Experimental lysosomal pH measurements

Lysosomal pH was measured fluorometrically in peritoneal macrophages and macrophage-derived RAW264.7 cells, using methods described previously²⁸. In brief, macrophages were incubated for 40 h with CFZ crystals. 20 h prior to measuring pH, cells were incubated for 15–18 h with 150 µg/ml Oregon Green-labeled dextran-10 kD (OGDx; Thermo-Fisher Scientific), and transferred to unlabeled culture medium for 3–5 h to allow OGDx to traffic fully to lysosomes.
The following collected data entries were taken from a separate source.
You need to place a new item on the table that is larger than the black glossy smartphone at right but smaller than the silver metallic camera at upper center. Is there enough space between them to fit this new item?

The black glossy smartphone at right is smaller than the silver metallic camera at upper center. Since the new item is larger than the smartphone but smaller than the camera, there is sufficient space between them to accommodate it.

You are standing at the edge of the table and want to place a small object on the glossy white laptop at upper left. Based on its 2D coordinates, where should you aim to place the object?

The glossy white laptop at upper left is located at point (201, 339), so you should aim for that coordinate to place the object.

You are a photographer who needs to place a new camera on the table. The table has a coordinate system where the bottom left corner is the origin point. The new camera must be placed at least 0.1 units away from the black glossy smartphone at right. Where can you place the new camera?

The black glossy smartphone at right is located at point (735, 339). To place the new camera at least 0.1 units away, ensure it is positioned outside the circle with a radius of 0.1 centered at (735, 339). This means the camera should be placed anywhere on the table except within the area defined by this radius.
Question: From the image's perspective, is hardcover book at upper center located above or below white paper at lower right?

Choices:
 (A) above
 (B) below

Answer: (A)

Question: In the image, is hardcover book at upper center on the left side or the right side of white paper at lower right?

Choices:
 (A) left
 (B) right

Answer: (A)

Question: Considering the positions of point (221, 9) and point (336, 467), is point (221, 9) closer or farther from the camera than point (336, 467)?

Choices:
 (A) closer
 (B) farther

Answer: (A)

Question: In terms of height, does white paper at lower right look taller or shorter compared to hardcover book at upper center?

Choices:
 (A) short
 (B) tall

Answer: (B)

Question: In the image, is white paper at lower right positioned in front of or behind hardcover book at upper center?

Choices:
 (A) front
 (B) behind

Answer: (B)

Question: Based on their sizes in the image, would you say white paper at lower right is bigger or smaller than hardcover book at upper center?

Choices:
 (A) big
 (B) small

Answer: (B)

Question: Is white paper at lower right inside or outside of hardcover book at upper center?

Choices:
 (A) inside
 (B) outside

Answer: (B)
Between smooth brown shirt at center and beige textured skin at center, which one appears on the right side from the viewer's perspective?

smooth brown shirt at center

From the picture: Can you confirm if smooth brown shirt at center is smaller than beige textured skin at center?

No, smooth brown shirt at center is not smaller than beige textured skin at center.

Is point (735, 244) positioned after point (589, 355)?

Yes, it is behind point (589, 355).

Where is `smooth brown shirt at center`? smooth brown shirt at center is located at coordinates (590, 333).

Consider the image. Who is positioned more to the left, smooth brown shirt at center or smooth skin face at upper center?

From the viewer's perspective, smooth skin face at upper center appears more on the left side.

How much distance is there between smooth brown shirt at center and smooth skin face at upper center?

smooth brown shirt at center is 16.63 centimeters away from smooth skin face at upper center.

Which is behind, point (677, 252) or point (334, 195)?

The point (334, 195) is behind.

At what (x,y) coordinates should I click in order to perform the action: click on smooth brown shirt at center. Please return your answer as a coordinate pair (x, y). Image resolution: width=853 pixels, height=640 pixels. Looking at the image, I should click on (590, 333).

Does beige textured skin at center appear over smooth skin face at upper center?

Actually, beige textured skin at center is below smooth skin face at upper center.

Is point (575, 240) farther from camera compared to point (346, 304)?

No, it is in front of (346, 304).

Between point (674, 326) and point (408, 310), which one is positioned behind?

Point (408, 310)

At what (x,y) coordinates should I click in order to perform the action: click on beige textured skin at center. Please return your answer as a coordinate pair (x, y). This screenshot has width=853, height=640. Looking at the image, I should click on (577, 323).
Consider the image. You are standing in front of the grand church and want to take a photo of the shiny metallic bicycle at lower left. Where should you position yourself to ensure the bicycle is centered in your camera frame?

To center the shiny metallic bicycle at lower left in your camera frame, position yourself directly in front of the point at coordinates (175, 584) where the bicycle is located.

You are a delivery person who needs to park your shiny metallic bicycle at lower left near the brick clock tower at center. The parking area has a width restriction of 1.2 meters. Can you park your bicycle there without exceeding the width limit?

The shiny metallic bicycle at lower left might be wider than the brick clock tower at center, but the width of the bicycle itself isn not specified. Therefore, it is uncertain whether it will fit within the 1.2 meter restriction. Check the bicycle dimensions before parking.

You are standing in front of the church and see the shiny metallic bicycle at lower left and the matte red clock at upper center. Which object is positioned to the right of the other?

Following transfer to Ringer’s buffer, cells on Mat-tek dishes were observed in a Nikon TE300 microscope equipped for multichannel fluorescence microscopy with a 60X objective lens (N.A. 1.4). Phase contrast and three fluorescence images (excitation/emission: 440 nm/535 nm; 485 nm/535 nm; and 580 nm/630 nm) were collected from each field. The 580 nm/630 nm image was used to quantify clofazamine fluorescence. The ratio of the 485 nm/525 nm to 440 nm/525 nm images were used to measure lysosomal pH. Calibration of fluorescence ratios was obtained from cells incubated in ionophores and buffers as described in Davis and Swanson²⁸. Average lysosomal pH was determined for individual cells.